[[ PAGE EXCERPT open ]]
Ambrotypes and Tintypes
The invention of wet collodion photography processes in the 1850s allowed the development of two new kinds of photographs--ambrotypes and tintypes. These new formats shared many characteristics with the earlier daguerreotypes but were quicker and cheaper to produce. Primarily used for portraiture, each photo is a unique camera-exposed image and was available in the following standard-sizes. The most common size was the sixth plate.
- Imperial or Mammoth Plate - Larger than 6.5 x 8.5 inches
- Whole Plate - 6.5 x 8.5 inches
- Half Plate - 4.25 x 5.5 inches
- Quarter Plate - 3.25 x 4.25 inches
- Sixth Plate - 2.75 x 3.25 inches
- Ninth Plate - 2 x 2.5 inches
- Sixteenth Plate - 1.5 x 1.75 inches
The price of ambrotypes and tintypes ranged from 25 cents to $2.50 in the United States. (What cost $.25 in 1861 would cost almost $6.00 in 2009. What cost $2.50 in 1861 would be almost $60 in 2009.) During the American Civil War, southern photographers, such as George S. Cook, charged as much as $20.00 for a sixth-plate portrait.
[[ PAGE EXCERPT closed ]]
- QUESTIONS -
**a.** Rewrite the part of the text on ambrotypes and tintypes from "- Imperial or" to "a sixth-plate portrait.", changing "Ninth Plate" to "Eighth Plate".
**b.** According to the text on ambrotypes and tintypes, which plate size was the most common?
The data after this point is separate material with no connection to the text on ambrotypes and tintypes.
[[ INFORMATION PROVIDED open ]]
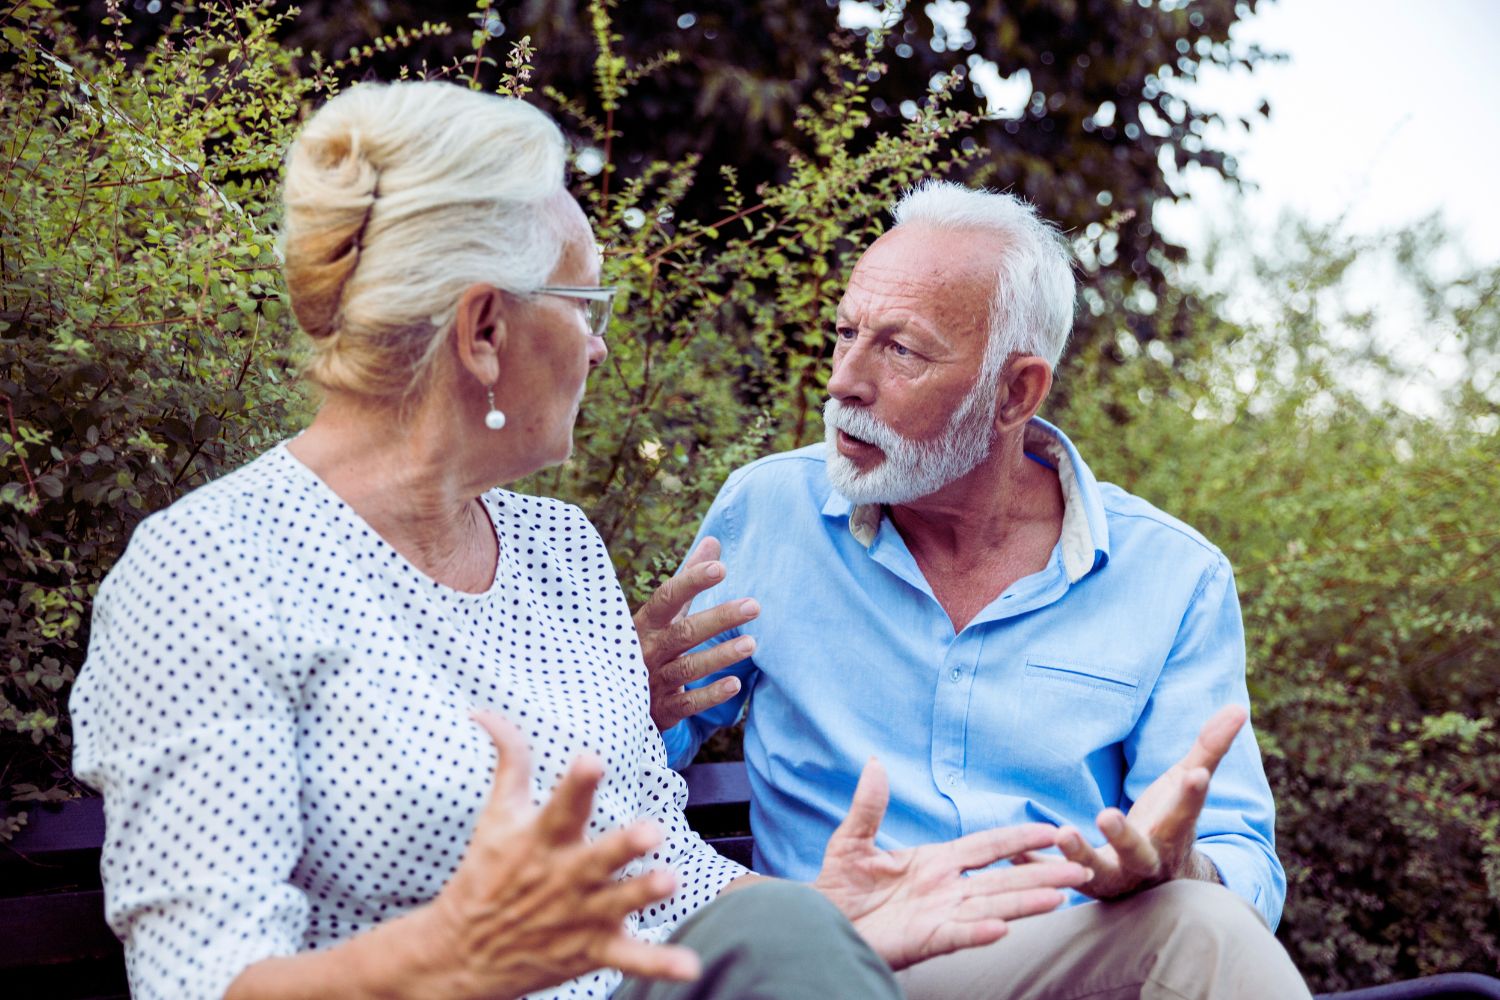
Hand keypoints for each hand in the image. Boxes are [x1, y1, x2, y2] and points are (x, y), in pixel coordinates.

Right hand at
[[ INFORMATION PROVIDED closed ]]
- ANSWERS BY ITEM NUMBER -
**a.**
- Imperial or Mammoth Plate - Larger than 6.5 x 8.5 inches
- Whole Plate - 6.5 x 8.5 inches
- Half Plate - 4.25 x 5.5 inches
- Quarter Plate - 3.25 x 4.25 inches
- Sixth Plate - 2.75 x 3.25 inches
- Eighth Plate - 2 x 2.5 inches
- Sixteenth Plate - 1.5 x 1.75 inches
The price of ambrotypes and tintypes ranged from 25 cents to $2.50 in the United States. (What cost $.25 in 1861 would cost almost $6.00 in 2009. What cost $2.50 in 1861 would be almost $60 in 2009.) During the American Civil War, southern photographers, such as George S. Cook, charged as much as $20.00 for a sixth-plate portrait.

**b.** The sixth plate was the most common size.